*** RECORDS FOR THIS EXERCISE Section Begins ***

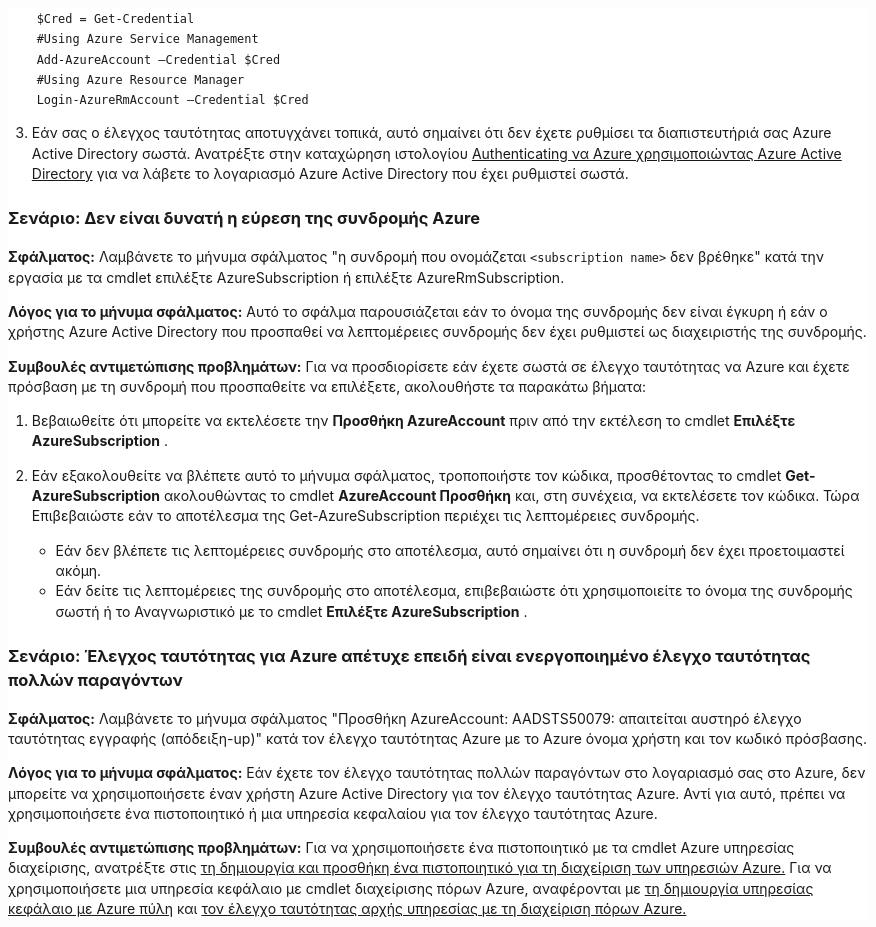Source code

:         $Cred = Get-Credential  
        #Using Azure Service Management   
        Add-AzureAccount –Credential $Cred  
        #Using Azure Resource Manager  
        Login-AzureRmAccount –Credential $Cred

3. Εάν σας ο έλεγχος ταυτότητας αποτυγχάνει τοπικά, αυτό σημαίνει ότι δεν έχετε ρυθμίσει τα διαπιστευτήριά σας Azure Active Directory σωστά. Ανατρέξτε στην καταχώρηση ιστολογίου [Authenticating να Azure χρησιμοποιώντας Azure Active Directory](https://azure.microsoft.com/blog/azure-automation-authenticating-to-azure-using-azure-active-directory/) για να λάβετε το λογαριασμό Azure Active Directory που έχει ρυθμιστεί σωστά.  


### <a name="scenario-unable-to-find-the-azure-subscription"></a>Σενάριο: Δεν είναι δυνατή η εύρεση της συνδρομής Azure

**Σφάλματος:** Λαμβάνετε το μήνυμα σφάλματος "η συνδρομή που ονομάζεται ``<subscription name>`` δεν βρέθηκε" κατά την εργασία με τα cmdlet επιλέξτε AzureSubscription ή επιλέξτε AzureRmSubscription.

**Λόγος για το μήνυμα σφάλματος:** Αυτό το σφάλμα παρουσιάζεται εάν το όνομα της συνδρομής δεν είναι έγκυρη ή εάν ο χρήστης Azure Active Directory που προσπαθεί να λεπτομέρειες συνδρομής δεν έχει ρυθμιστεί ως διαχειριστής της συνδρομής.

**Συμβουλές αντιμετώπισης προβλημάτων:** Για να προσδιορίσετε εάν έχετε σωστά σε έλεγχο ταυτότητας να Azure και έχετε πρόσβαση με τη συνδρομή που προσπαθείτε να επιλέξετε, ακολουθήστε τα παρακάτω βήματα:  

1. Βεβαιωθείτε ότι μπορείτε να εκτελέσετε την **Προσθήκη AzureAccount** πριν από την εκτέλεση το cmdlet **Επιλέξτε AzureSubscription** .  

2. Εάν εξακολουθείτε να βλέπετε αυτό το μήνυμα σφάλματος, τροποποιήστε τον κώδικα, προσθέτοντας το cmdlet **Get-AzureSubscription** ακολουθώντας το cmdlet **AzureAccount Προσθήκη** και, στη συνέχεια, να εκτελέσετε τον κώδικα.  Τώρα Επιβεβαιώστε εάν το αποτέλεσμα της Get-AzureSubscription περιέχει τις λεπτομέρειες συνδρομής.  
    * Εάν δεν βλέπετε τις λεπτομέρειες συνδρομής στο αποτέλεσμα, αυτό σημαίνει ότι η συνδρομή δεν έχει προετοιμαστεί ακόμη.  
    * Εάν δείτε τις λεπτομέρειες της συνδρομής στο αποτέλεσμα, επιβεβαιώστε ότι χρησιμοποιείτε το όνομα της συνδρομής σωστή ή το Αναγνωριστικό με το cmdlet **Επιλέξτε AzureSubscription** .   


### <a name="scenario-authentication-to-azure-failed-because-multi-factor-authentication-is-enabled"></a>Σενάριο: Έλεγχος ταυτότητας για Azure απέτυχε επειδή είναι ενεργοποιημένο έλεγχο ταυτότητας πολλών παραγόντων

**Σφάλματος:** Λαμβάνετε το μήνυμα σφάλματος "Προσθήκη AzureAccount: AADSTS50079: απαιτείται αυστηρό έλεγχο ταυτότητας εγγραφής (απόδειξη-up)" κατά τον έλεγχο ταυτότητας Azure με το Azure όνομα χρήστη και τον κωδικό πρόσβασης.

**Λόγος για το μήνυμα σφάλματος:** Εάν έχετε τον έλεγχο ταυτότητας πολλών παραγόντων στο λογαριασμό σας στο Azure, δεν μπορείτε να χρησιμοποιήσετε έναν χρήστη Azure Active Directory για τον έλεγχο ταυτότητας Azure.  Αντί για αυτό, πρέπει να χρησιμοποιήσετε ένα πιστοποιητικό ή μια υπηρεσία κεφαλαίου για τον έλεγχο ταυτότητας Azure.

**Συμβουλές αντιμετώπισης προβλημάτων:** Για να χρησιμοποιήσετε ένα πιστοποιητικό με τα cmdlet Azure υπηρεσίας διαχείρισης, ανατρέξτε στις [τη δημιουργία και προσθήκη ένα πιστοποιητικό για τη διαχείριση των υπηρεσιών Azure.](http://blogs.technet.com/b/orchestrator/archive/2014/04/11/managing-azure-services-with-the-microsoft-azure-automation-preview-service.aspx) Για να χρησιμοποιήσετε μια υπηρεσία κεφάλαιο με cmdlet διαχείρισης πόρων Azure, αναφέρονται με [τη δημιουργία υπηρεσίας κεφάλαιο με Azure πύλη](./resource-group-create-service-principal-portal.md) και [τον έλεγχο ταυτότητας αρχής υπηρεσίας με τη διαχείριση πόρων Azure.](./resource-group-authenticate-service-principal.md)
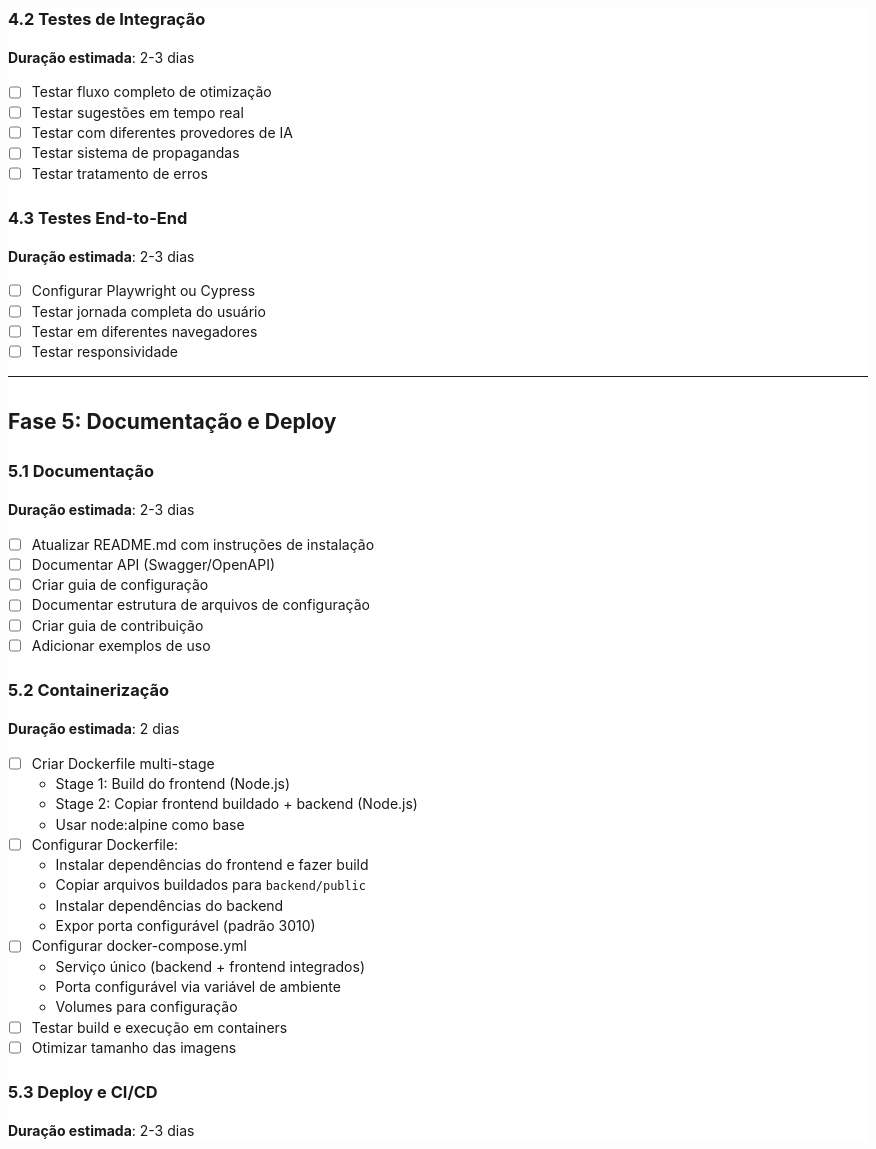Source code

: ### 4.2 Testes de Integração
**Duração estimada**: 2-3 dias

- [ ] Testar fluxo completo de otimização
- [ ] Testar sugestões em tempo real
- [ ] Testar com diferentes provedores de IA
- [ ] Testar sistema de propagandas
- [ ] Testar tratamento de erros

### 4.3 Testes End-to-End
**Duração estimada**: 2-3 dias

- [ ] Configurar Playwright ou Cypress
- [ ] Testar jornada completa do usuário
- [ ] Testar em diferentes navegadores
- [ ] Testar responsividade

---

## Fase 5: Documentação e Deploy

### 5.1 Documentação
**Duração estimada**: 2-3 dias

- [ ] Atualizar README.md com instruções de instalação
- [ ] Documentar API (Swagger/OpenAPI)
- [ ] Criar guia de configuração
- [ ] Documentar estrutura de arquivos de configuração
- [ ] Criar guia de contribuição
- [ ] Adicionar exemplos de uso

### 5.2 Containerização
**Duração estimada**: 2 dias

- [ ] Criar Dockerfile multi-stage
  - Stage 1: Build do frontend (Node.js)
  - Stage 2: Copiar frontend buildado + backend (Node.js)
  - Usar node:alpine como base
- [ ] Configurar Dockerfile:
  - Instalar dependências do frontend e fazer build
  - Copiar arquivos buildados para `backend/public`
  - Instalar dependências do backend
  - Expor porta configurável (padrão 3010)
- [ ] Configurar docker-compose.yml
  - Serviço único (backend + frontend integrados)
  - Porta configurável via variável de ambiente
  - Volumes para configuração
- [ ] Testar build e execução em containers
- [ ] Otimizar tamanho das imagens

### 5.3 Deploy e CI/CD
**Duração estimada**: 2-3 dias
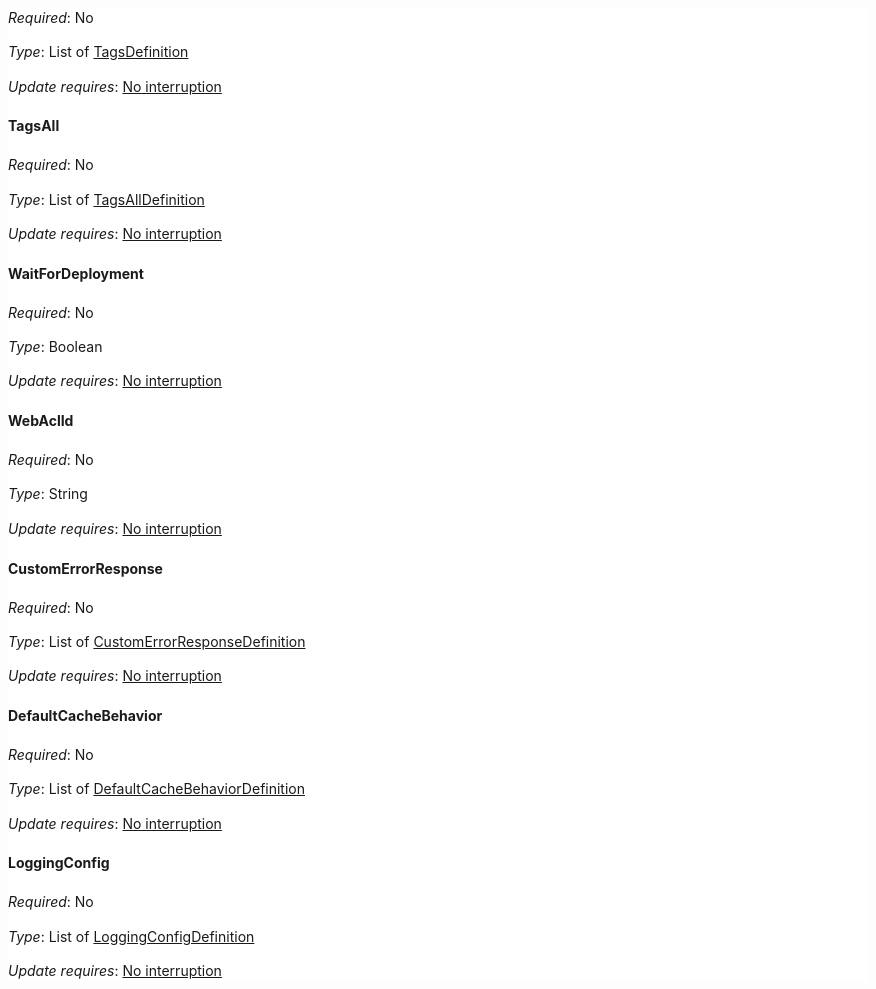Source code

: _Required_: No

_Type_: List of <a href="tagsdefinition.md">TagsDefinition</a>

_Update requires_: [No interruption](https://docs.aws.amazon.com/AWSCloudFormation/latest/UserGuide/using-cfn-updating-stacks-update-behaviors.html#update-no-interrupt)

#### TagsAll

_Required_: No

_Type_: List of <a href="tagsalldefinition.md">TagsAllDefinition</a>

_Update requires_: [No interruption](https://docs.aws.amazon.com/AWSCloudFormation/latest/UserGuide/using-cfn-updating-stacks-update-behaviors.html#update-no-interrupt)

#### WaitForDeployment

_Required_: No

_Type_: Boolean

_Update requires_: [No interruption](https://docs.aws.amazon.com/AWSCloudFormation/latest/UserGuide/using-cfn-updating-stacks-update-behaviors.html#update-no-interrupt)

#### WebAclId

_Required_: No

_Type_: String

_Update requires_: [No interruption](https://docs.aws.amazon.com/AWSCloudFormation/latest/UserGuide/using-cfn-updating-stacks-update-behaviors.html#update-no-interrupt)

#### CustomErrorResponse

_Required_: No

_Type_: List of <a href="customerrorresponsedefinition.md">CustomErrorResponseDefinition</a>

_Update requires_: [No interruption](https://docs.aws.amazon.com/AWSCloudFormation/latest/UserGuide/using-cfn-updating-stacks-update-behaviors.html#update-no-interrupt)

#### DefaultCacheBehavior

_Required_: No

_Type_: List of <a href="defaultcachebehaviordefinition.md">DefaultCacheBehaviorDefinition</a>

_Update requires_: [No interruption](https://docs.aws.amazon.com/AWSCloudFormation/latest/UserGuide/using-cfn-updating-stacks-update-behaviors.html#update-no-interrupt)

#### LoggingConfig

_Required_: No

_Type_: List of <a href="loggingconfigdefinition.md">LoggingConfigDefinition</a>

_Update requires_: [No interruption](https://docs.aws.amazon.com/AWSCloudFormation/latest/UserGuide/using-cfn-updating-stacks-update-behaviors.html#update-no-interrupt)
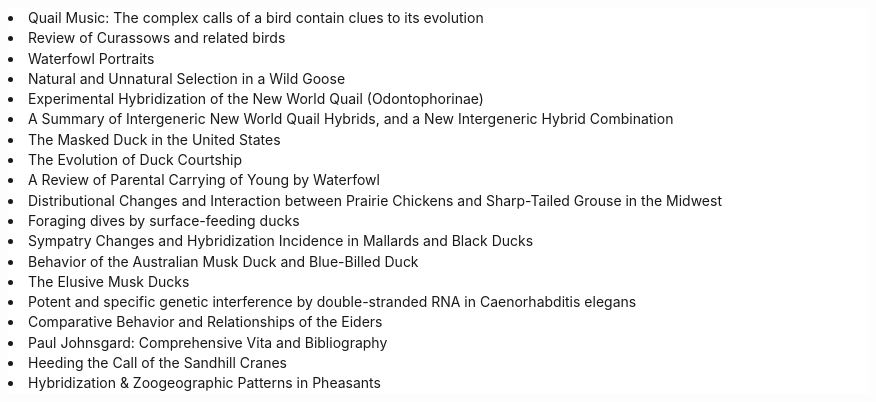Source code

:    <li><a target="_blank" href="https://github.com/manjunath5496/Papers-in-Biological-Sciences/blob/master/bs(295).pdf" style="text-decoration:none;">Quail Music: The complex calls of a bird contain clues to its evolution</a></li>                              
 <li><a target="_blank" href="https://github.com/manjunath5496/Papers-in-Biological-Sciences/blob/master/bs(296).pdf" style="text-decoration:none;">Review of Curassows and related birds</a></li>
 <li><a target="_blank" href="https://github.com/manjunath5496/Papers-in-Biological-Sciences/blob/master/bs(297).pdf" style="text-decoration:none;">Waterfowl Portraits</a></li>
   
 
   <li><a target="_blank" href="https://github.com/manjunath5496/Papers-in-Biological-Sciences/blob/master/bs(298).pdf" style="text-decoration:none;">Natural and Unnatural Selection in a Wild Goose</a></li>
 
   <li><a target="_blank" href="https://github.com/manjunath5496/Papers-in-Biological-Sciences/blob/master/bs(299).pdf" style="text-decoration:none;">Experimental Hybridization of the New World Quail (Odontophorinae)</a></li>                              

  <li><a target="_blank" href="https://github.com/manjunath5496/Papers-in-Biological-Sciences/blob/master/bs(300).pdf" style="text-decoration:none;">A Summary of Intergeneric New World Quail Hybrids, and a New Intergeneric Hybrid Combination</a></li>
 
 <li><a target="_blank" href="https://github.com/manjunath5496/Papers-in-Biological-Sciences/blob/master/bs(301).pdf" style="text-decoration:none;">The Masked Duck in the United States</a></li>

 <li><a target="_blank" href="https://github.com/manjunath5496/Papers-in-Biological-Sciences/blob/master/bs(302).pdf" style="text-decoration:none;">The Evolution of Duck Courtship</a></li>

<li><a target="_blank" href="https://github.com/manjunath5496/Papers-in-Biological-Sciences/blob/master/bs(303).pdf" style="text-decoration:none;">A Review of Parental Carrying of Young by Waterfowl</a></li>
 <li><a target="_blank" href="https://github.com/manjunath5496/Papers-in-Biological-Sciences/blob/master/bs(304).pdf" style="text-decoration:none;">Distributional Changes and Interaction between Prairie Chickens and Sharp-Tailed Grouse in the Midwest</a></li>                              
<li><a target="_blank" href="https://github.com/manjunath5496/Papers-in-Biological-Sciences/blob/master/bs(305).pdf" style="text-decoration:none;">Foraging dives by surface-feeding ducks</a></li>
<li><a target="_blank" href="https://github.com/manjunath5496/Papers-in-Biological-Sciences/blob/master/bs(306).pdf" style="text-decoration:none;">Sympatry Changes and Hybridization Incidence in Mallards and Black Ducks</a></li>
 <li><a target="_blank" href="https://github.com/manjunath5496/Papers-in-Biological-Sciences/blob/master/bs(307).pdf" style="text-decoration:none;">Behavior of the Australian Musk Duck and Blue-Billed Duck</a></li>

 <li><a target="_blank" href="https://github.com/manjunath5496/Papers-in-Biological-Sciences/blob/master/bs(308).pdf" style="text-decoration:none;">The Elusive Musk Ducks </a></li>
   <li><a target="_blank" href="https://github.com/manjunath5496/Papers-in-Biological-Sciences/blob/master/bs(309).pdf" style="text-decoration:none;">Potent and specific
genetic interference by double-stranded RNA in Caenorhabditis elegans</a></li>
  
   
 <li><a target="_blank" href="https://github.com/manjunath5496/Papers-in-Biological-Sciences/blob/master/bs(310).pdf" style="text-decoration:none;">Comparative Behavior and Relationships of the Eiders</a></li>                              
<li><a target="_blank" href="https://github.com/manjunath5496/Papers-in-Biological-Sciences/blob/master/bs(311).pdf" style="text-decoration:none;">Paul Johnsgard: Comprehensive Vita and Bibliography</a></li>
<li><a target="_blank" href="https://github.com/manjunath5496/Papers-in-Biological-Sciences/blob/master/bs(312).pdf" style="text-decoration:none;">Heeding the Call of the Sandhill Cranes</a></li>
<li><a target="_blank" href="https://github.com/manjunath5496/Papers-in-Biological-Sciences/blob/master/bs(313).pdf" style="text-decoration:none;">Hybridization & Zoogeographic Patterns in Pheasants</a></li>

*** RECORDS FOR THIS EXERCISE Section Ends ***

**JOB:** Pictures stay out. Transcribe the lines from the start of the entries above through the line with "1. Βεβαιωθείτε ότι", exactly.

**EXERCISE SOLUTION:**
Source code

:         $Cred = Get-Credential  
        #Using Azure Service Management   
        Add-AzureAccount –Credential $Cred  
        #Using Azure Resource Manager  
        Login-AzureRmAccount –Credential $Cred

3. Εάν σας ο έλεγχος ταυτότητας αποτυγχάνει τοπικά, αυτό σημαίνει ότι δεν έχετε ρυθμίσει τα διαπιστευτήριά σας Azure Active Directory σωστά. Ανατρέξτε στην καταχώρηση ιστολογίου [Authenticating να Azure χρησιμοποιώντας Azure Active Directory](https://azure.microsoft.com/blog/azure-automation-authenticating-to-azure-using-azure-active-directory/) για να λάβετε το λογαριασμό Azure Active Directory που έχει ρυθμιστεί σωστά.  


### <a name="scenario-unable-to-find-the-azure-subscription"></a>Σενάριο: Δεν είναι δυνατή η εύρεση της συνδρομής Azure

**Σφάλματος:** Λαμβάνετε το μήνυμα σφάλματος "η συνδρομή που ονομάζεται ``<subscription name>`` δεν βρέθηκε" κατά την εργασία με τα cmdlet επιλέξτε AzureSubscription ή επιλέξτε AzureRmSubscription.

**Λόγος για το μήνυμα σφάλματος:** Αυτό το σφάλμα παρουσιάζεται εάν το όνομα της συνδρομής δεν είναι έγκυρη ή εάν ο χρήστης Azure Active Directory που προσπαθεί να λεπτομέρειες συνδρομής δεν έχει ρυθμιστεί ως διαχειριστής της συνδρομής.

**Συμβουλές αντιμετώπισης προβλημάτων:** Για να προσδιορίσετε εάν έχετε σωστά σε έλεγχο ταυτότητας να Azure και έχετε πρόσβαση με τη συνδρομή που προσπαθείτε να επιλέξετε, ακολουθήστε τα παρακάτω βήματα:  

1. Βεβαιωθείτε ότι μπορείτε να εκτελέσετε την **Προσθήκη AzureAccount** πριν από την εκτέλεση το cmdlet **Επιλέξτε AzureSubscription** .  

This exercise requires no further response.